> [Collection entries]
* start *

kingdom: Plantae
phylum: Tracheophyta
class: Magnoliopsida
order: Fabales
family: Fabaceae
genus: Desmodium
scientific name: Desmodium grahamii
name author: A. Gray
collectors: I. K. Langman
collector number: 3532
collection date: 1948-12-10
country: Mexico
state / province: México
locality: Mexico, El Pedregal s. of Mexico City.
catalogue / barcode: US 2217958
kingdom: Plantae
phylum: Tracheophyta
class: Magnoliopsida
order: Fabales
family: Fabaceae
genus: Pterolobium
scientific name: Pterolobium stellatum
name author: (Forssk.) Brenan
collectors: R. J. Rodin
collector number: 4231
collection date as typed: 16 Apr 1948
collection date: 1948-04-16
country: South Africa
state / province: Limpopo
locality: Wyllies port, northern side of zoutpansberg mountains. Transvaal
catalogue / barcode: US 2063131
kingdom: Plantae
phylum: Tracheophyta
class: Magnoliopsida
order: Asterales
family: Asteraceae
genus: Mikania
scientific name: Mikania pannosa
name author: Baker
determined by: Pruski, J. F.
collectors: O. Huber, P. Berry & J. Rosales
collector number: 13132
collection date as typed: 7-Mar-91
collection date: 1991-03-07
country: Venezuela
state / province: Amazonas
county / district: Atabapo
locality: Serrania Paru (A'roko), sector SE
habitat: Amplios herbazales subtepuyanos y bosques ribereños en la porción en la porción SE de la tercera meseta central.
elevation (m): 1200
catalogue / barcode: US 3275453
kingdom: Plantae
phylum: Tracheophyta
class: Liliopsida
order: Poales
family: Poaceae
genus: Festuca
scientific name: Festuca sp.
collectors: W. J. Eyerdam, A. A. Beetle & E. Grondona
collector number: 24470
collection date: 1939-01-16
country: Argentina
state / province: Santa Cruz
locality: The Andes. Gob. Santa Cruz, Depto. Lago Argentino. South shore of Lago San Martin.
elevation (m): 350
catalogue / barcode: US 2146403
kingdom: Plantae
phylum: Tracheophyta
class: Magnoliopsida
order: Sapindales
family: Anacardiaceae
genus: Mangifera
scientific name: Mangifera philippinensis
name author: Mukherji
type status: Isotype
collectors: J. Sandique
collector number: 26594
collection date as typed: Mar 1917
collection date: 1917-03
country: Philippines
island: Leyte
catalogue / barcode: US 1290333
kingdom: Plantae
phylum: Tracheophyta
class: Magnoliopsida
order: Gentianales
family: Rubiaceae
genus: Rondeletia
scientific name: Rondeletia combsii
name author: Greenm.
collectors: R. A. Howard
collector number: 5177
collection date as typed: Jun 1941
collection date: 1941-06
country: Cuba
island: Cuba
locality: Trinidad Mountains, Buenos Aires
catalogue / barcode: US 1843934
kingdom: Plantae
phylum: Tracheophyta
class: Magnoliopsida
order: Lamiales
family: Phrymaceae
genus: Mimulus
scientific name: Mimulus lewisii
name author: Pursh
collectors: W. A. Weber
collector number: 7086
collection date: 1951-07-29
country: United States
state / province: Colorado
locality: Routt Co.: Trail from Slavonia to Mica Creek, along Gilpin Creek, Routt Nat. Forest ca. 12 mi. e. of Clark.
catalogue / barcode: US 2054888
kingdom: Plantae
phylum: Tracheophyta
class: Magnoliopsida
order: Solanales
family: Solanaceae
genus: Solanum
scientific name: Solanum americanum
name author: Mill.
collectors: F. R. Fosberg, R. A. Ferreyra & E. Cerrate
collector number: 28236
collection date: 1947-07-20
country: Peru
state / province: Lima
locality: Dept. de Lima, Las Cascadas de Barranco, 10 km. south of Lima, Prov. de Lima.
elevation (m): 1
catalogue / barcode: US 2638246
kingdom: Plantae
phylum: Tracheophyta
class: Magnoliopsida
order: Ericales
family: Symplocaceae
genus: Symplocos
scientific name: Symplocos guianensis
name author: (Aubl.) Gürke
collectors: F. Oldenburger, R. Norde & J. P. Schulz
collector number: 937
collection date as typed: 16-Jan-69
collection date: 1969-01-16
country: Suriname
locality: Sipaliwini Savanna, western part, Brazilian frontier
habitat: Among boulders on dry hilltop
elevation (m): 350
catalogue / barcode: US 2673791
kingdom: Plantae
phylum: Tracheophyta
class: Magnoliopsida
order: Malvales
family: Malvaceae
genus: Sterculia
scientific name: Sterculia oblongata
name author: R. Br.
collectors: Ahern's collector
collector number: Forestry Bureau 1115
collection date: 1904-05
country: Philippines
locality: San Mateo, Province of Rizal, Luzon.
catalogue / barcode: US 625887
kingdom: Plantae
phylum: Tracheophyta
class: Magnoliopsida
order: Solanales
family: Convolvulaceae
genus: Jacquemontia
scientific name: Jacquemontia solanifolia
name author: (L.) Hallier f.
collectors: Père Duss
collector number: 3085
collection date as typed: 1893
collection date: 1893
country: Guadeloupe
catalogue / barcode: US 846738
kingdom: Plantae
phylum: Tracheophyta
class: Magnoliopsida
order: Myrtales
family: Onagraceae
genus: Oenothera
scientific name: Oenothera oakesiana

* end *

> [DIRECTIONS FOR THIS TASK] Edit the stretch of lines from the start through the line containing "state / province: Amazonas" so that every "catalogue / barcode" reads "specimen barcode". Keep everything else the same.

> [SOLUTION TO THE EXERCISE]
kingdom: Plantae
phylum: Tracheophyta
class: Magnoliopsida
order: Fabales
family: Fabaceae
genus: Desmodium
scientific name: Desmodium grahamii
name author: A. Gray
collectors: I. K. Langman
collector number: 3532
collection date: 1948-12-10
country: Mexico
state / province: México
locality: Mexico, El Pedregal s. of Mexico City.
specimen barcode: US 2217958
kingdom: Plantae
phylum: Tracheophyta
class: Magnoliopsida
order: Fabales
family: Fabaceae
genus: Pterolobium
scientific name: Pterolobium stellatum
name author: (Forssk.) Brenan
collectors: R. J. Rodin
collector number: 4231
collection date as typed: 16 Apr 1948
collection date: 1948-04-16
country: South Africa
state / province: Limpopo
locality: Wyllies port, northern side of zoutpansberg mountains. Transvaal
specimen barcode: US 2063131
kingdom: Plantae
phylum: Tracheophyta
class: Magnoliopsida
order: Asterales
family: Asteraceae
genus: Mikania
scientific name: Mikania pannosa
name author: Baker
determined by: Pruski, J. F.
collectors: O. Huber, P. Berry & J. Rosales
collector number: 13132
collection date as typed: 7-Mar-91
collection date: 1991-03-07
country: Venezuela
state / province: Amazonas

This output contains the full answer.